The armed extremist group Boko Haram is also active in the Lake Chad Basin region that includes Cameroon, Chad, Niger and Nigeria. During 2019 the group committed atrocities in the far north of Cameroon, including the killing of at least 225 civilians, as well as abductions and mutilations. During military operations against Boko Haram there have been widespread allegations of the security forces perpetrating extrajudicial killings. Ongoing violence in the far north region has displaced over 490,000 people.


The targeting of individuals based upon their cultural identity poses a direct threat to both Anglophone and Francophone civilians. Persistent attacks on civilians by both armed separatists and the security forces amounts to crimes against humanity.

The government continues to deny the severity of the crisis and has failed to address the root causes of the Anglophone conflict or provide a political means for resolving it.

The government of Cameroon is failing to uphold its responsibility to protect and requires international assistance to mediate and end the armed conflict in the north-west and south-west regions.


Despite the government’s failure to protect populations from violations and abuses of human rights, or to hold security forces accountable for extrajudicial killings, during October 2018 Cameroon was elected to the Human Rights Council (HRC) for the 2019-2021 term. Following a visit to Cameroon, on 6 May 2019 the UN High Commissioner for Human Rights urged the government to hold accountable members of the security forces who commit serious human rights abuses.
On 13 May 2019 the UN Security Council (UNSC) held its first Arria Formula meeting on the humanitarian and human rights situation in Cameroon.

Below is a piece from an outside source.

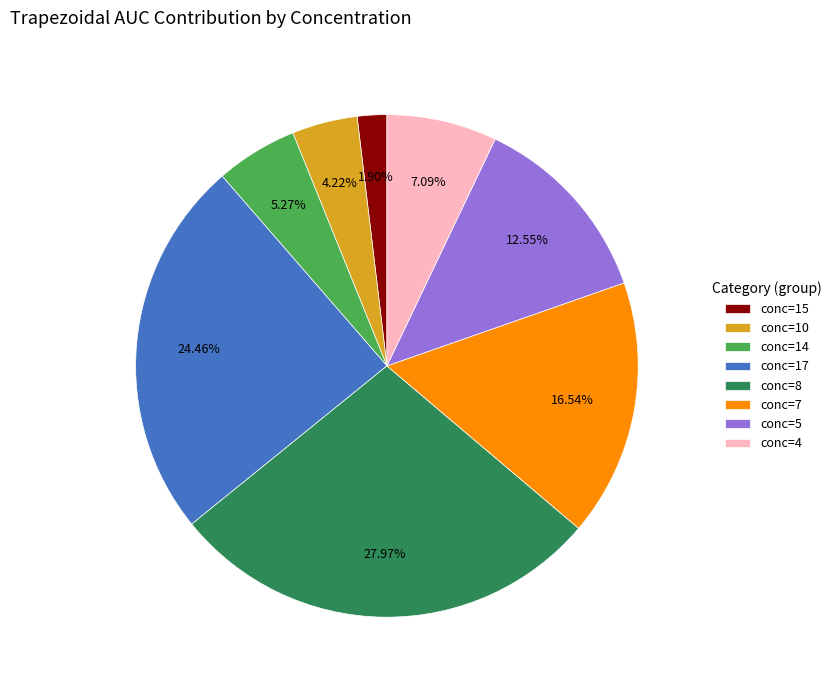

Combined, do conc=15 and conc=8 account for over 50%?

No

On 17 February 2020 UN Secretary-General António Guterres condemned the killings in Ngarbuh and called upon the government “to conduct an investigation and to ensure that those responsible are held accountable.” The government has since acknowledged the military’s involvement in the massacre.

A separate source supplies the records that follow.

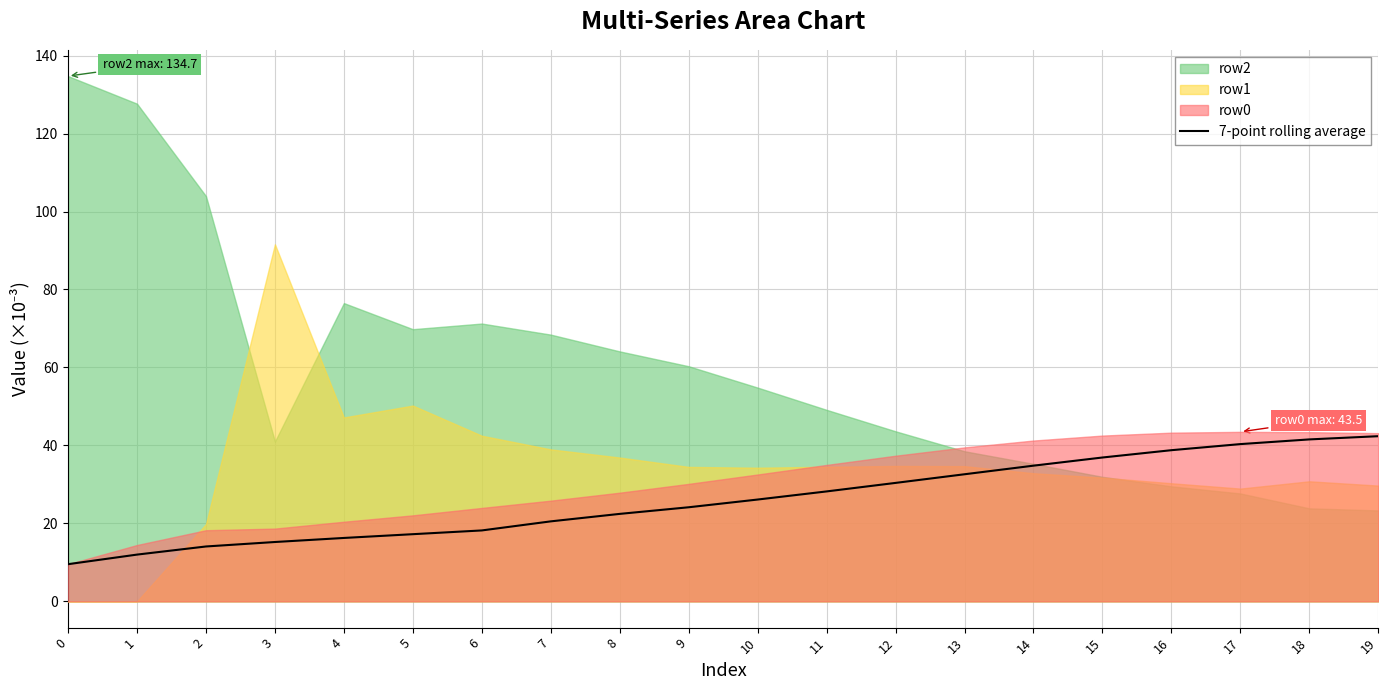

Is it true that the value at 13 is 42.4?

False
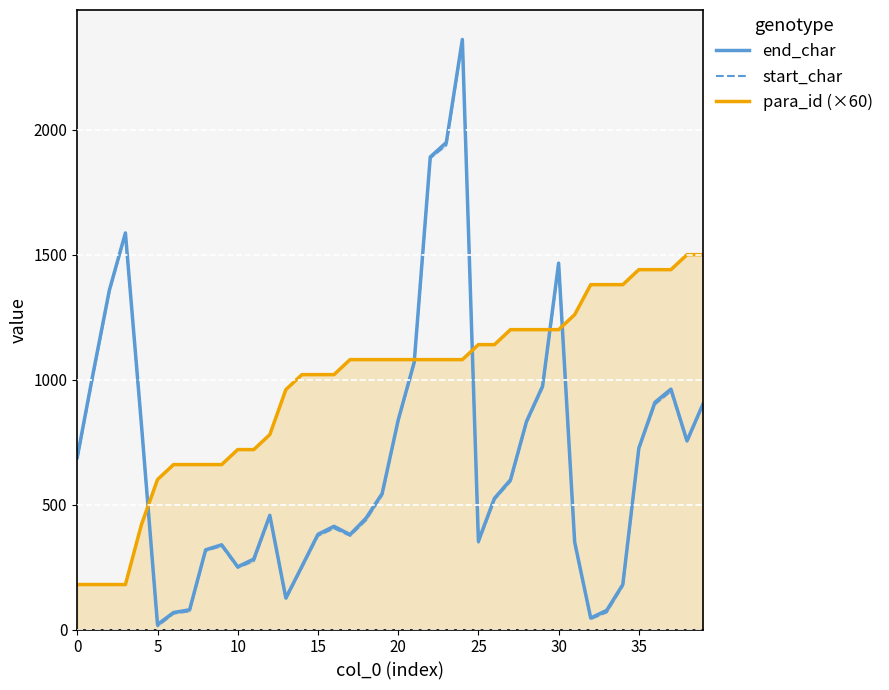

How many data points in para_id (×60) are less than 1080?

17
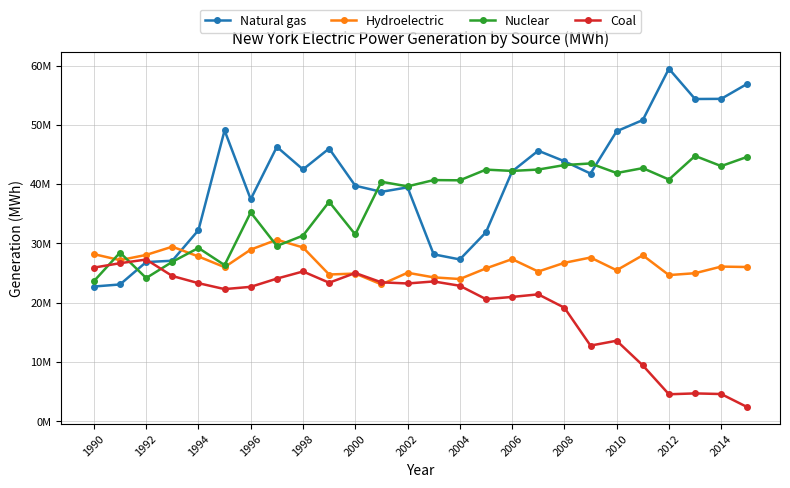

What is the value of the Coal point at the 26th from the left?

2380066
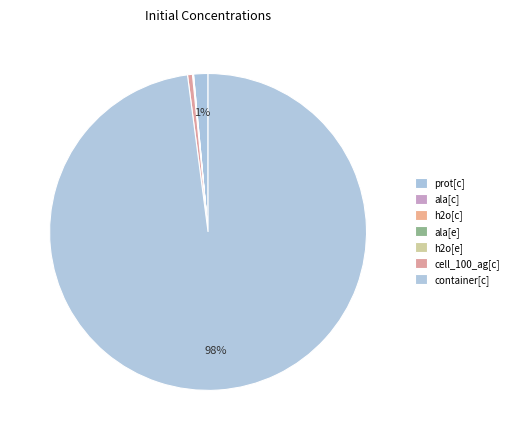

To the nearest percent, what is the combined percentage of h2o[c] and container[c]?

98%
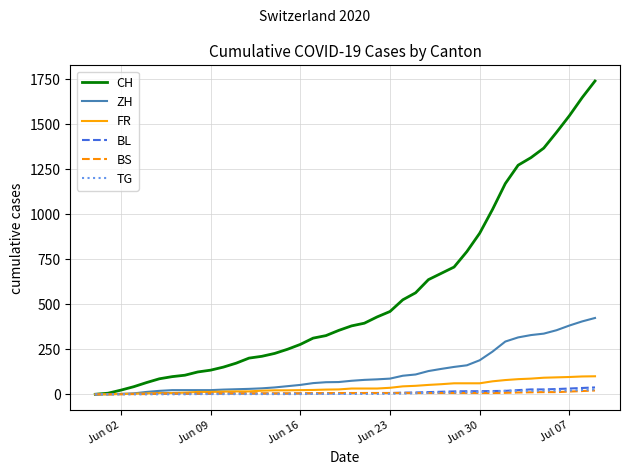

Which series has the largest range (max minus min)?

CH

The UN’s Special Representatives on Children and Armed Conflict, Sexual Violence in Conflict, and Violence Against Children, as well as the Special Adviser on the Prevention of Genocide, issued a joint statement on 21 February deploring human rights abuses committed against civilians in the south-west and north-west regions of Cameroon.


The security forces must end all extrajudicial killings of unarmed civilians and ensure that the human rights of all Cameroonians are equally protected, regardless of language, cultural identity or political affiliation. Security forces implicated in violations of international humanitarian and human rights law should be investigated and held accountable. Armed separatist groups must also halt attacks on civilians and civilian infrastructure. The government and armed separatists should immediately negotiate a ceasefire.

The government of Cameroon should grant the Office of the UN High Commissioner for Human Rights immediate and unfettered access to the north-west and south-west regions to investigate potential violations and abuses of International Human Rights Law. Foreign governments and regional organizations should suspend all military aid to Cameroon until its security forces have made demonstrable progress towards upholding the human rights of vulnerable populations.

In order to work towards a negotiated political solution to the crisis in the Anglophone regions, the government should hold an inclusive dialogue mediated by a neutral player on neutral territory. The African Union and Economic Community of Central African States should work with Cameroon’s government to prevent any further deterioration of the armed conflict. The UNSC should add the situation in Cameroon to its formal agenda.